What to do:
From the Scrabble passage, list each way it gives for players to get added value out of their tiles.
───── Source passage
In fact, in the instructions for an old scrabble set that my parents have, this method is specifically recommended. I can't remember all the cut-offs, but they say that a points-total of 700 or over represents an excellent game (presumably in the context of casual, home play).

Why is this an effective measure? If you add up the points on all the tiles in a scrabble set, there are a total of 187. So this is the absolute minimum total score achievable (in practice a bit higher, since it is impossible to avoid scoring some tiles twice when adding words to the board). Players use their skill to get "added value" out of their tiles. They can do this by the use of bonus squares, perhaps targeted specifically at their high-scoring tiles, by scoring letters more than once (e.g. adding an S to existing words on the board), and by getting 50-point bingo bonuses. In general, the greater the skill of the players, the more value they will be able to add to the base score of their tiles.

As @TimLymington mentions, the measure is not perfect, since a good defensive player may be able to restrict their opponent's score. But in my experience this contributes only a small amount to the flow of high-standard games, since expert players are able to make good plays out of all but the worst situations. The more complex method described by @Ricky provides one way of, at least partially, taking this into account, but is clearly considerably more difficult to apply, and adding up a total score is a good approximation.

Note also that of the other possible measures that are suggested in the original question, most do in fact contribute to the final points score, and so are also useful, but coarser measures.
──────────
───── Data for analysis
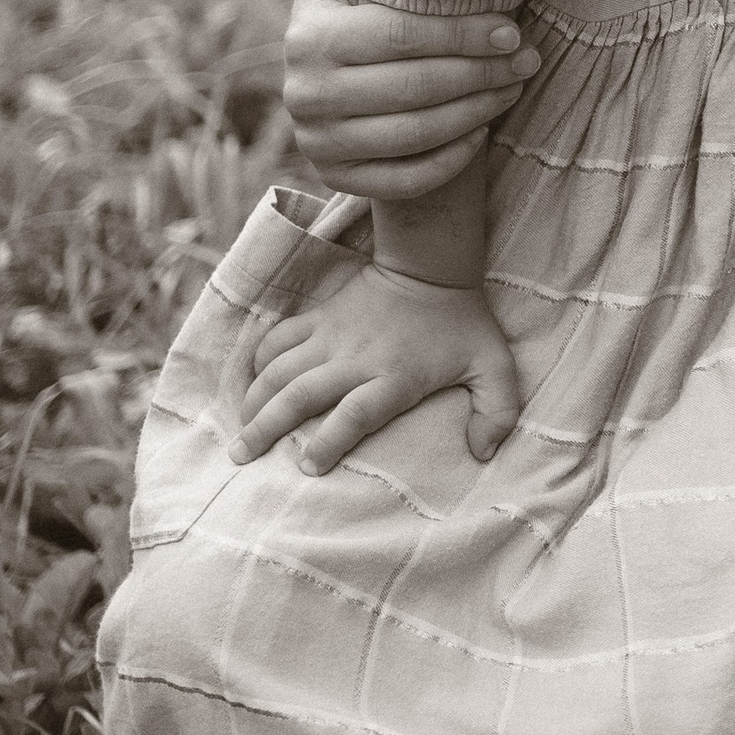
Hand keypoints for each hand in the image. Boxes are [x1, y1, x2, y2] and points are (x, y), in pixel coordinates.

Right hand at [236, 260, 522, 474]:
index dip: (328, 442)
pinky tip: (248, 386)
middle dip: (267, 427)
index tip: (307, 468)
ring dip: (255, 401)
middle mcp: (355, 358)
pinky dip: (259, 361)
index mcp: (394, 376)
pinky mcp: (319, 318)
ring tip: (237, 434)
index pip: (354, 414)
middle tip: (242, 457)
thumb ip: (497, 411)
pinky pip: (279, 339)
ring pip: (281, 369)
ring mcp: (332, 336)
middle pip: (302, 394)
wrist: (432, 267)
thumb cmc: (463, 324)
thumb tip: (483, 453)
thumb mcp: (495, 367)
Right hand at [283, 0, 535, 202]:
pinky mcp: (337, 180)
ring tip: (515, 86)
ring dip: (478, 110)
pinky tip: (481, 131)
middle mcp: (304, 95)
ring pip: (418, 134)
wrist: (334, 89)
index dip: (460, 34)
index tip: (511, 28)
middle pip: (416, 87)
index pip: (399, 36)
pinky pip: (407, 178)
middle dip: (482, 72)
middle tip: (529, 59)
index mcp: (308, 37)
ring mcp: (319, 144)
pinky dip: (451, 158)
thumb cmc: (349, 13)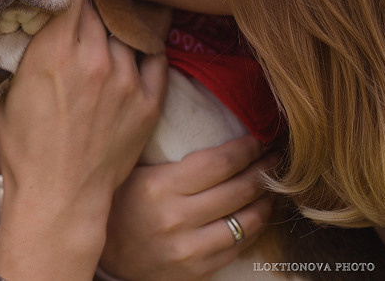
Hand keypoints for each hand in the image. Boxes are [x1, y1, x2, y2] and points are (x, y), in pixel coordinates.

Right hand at [0, 0, 168, 279]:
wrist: (60, 198)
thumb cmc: (22, 145)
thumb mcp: (3, 88)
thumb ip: (11, 46)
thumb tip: (12, 11)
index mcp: (54, 50)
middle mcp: (93, 57)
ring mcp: (125, 78)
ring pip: (129, 23)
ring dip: (122, 7)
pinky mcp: (149, 100)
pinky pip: (153, 55)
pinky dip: (146, 40)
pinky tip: (142, 30)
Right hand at [100, 135, 277, 279]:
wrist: (107, 261)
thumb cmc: (122, 206)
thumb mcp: (134, 173)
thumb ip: (168, 152)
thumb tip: (210, 118)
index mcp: (158, 186)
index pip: (218, 162)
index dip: (246, 149)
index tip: (258, 139)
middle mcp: (175, 218)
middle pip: (238, 189)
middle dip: (264, 170)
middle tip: (276, 156)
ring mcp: (188, 248)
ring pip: (246, 220)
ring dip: (266, 200)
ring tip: (272, 185)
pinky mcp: (197, 270)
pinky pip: (239, 246)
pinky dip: (256, 227)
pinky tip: (258, 213)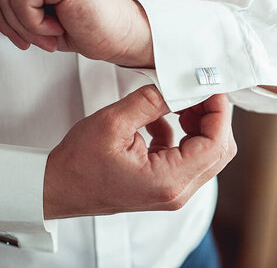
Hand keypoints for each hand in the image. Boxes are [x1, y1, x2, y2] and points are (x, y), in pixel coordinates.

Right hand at [43, 85, 235, 218]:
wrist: (57, 189)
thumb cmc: (78, 164)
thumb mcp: (113, 122)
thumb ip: (151, 101)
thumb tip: (179, 85)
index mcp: (168, 180)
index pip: (216, 145)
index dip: (219, 112)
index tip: (210, 86)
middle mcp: (176, 191)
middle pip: (219, 151)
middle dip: (213, 117)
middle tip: (195, 91)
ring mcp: (172, 191)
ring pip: (206, 153)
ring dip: (198, 123)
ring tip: (177, 101)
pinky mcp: (164, 184)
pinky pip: (187, 156)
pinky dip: (182, 133)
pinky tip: (158, 119)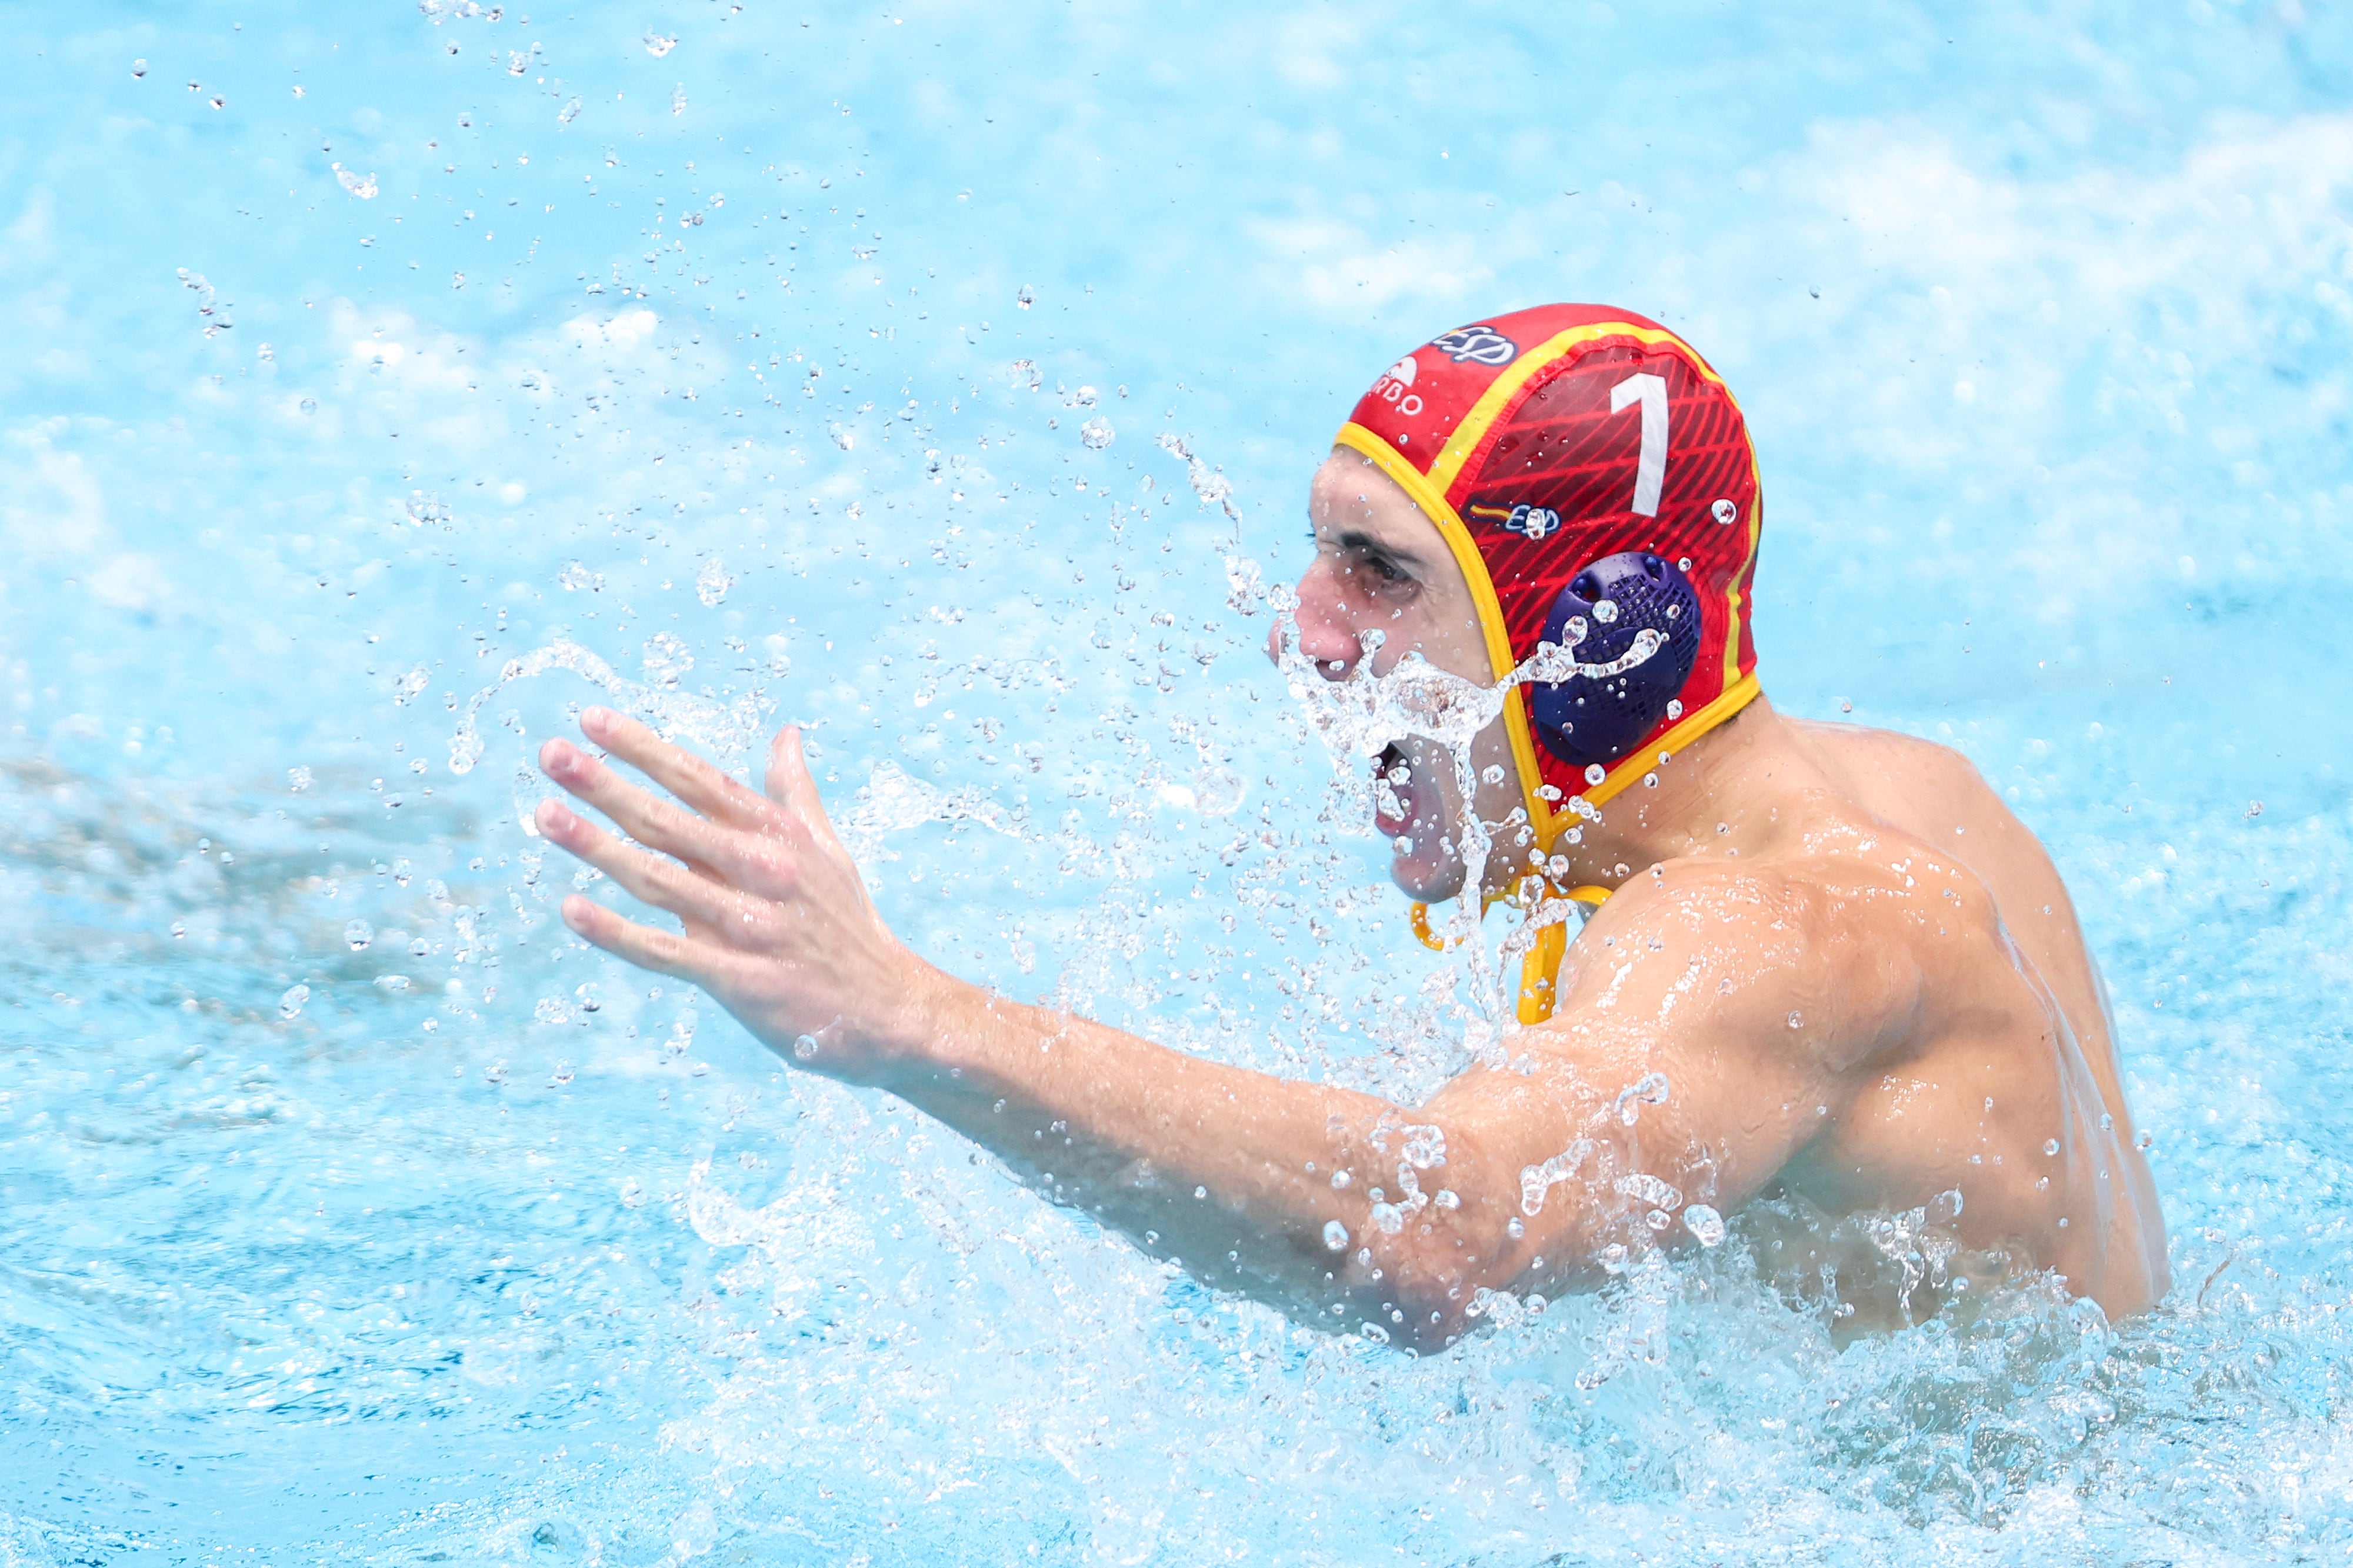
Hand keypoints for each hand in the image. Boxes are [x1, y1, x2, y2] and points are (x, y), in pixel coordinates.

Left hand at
──────────
Result of the exercise:
- Using bonus squares, perhaps targeted specifically at their high-scoring tiles
- Scoring letters more than once, such as adding an S to existing words on the board
- Getting 50-point bingo bonuses